EXERCISE: In the passage about the Endlesss music-making app, on what date did the app launch?

In entrepreneurship, timing is everything. Launch too early and the market or underlying tech may not be ready to support your idea. Launch too late and the opportunity may have already been conceded to competitors. For Endlesss, the music-making app from Tim Exile, the timing feels just right.
Launched on March 31st, just as the U.K. and many other countries around the world entered lockdown, the iOS app’s collaborative approach to music making proved to be an overnight hit. It seems that many people not only had time to fill, but craved the kinds of social and creative interactions that Endlesss was conceived to facilitate.
More broadly, Exile tells me the app and cloud-service is based on the premise that music has always been about performance and social interactions. However, as the recording industry developed, the tools for making music developed with it. This saw the onus put squarely on producing a final product — music-making as a means to an end rather than a means in itself — and along the way the spontaneity or ‘in the moment’ element of music has been lost.

GIVEN DATA:

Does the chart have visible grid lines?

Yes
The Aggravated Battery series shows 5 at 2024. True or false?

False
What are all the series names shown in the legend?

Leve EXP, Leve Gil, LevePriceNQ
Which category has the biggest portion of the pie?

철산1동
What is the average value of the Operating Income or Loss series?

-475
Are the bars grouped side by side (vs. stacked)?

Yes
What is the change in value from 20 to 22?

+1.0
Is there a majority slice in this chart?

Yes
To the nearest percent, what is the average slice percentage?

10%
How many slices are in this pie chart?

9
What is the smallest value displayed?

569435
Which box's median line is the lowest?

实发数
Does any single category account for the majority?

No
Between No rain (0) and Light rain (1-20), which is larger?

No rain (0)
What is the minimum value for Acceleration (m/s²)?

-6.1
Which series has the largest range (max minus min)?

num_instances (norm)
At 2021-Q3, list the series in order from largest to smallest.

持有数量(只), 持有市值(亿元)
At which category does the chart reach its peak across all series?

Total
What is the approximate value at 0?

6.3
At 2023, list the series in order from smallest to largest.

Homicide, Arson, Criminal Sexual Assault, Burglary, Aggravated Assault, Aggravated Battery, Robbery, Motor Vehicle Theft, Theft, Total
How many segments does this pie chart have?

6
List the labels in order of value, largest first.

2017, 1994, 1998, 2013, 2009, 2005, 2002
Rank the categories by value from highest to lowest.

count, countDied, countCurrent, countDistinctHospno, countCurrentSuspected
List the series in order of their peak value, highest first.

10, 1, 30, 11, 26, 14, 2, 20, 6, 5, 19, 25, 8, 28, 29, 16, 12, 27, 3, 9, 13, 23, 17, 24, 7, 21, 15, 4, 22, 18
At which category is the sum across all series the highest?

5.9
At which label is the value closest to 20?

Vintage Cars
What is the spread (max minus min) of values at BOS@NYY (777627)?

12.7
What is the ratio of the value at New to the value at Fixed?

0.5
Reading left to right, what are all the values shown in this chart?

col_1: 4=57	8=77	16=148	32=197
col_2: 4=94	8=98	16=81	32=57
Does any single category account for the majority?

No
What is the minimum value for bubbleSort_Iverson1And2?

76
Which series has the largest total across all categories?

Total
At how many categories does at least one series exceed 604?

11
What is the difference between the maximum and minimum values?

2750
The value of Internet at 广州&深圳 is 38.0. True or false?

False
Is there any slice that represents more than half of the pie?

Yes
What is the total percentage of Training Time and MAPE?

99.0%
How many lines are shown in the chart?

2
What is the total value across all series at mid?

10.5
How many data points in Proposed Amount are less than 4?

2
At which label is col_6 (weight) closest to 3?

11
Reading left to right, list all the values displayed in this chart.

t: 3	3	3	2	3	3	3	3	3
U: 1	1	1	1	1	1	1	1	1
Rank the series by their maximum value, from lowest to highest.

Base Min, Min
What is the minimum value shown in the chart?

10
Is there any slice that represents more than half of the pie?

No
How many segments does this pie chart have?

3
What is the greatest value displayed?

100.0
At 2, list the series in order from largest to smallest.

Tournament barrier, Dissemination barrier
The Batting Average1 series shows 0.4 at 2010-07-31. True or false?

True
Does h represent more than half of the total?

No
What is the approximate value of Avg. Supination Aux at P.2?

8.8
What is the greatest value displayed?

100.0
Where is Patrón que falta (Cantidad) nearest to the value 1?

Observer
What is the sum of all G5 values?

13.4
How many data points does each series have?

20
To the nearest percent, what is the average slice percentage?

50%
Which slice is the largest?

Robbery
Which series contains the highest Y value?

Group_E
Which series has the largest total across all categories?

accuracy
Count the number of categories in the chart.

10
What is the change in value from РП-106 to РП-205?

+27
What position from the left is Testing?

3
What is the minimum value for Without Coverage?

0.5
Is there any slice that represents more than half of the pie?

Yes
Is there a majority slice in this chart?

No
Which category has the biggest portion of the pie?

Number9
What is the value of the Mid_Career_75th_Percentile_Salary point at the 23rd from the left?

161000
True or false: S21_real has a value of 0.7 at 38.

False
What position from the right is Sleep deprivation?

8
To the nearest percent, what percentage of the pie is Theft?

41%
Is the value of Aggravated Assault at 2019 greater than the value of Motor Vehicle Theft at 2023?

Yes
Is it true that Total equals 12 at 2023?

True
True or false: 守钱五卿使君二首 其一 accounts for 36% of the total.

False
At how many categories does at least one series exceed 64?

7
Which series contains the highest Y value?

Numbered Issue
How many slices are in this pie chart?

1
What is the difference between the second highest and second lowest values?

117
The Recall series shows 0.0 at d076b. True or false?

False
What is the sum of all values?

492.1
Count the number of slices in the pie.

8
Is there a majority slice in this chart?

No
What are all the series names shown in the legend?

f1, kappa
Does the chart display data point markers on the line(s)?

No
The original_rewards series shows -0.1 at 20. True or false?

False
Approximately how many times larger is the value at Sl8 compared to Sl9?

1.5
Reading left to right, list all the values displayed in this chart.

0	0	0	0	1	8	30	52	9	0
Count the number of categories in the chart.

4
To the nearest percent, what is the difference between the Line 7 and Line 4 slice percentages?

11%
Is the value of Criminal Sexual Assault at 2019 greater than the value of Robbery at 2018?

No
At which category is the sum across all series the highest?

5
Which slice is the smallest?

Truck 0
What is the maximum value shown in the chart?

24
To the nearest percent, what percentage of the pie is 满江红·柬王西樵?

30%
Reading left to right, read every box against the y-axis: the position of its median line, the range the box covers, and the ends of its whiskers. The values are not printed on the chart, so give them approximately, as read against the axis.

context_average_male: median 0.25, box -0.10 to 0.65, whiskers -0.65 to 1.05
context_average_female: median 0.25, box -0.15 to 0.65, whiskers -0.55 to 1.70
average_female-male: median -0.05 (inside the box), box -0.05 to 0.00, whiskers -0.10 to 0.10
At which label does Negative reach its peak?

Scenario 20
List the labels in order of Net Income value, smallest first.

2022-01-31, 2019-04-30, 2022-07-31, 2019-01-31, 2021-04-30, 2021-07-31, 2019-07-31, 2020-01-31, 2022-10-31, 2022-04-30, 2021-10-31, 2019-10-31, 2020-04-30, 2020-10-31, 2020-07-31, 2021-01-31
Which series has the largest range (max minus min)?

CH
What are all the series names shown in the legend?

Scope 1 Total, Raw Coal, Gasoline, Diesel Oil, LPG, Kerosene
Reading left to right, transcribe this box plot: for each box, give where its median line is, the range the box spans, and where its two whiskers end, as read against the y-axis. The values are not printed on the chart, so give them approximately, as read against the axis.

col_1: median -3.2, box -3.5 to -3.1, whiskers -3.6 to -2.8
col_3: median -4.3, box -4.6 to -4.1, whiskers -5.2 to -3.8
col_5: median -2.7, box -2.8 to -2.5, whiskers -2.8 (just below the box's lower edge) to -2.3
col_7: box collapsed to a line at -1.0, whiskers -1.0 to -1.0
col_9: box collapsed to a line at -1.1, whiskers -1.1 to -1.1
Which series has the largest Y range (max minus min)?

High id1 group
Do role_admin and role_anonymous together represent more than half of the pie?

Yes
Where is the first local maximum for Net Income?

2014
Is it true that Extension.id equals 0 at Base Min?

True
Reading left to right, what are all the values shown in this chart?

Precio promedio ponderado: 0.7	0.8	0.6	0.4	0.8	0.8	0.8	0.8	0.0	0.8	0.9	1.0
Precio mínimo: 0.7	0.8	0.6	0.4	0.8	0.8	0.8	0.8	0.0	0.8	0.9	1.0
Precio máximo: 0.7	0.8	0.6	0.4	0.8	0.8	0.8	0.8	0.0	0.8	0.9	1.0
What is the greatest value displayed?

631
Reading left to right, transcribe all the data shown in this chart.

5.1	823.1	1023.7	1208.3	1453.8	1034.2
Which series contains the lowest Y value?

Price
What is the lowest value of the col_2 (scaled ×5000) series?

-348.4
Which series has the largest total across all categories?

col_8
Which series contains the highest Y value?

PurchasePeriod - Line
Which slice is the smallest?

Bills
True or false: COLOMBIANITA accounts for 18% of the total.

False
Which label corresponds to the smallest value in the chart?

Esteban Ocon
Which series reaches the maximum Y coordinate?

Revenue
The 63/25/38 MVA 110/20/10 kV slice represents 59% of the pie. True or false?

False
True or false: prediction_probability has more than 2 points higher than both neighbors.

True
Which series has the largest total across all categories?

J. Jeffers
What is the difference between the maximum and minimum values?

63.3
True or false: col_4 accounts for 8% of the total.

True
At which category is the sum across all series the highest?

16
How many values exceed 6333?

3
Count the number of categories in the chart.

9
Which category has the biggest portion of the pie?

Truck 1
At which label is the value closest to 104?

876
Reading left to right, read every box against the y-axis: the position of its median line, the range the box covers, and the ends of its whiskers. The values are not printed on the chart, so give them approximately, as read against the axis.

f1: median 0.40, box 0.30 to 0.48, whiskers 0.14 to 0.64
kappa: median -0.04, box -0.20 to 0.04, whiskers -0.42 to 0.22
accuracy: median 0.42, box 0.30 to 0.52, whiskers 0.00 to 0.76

YOUR SOLUTION: March 31st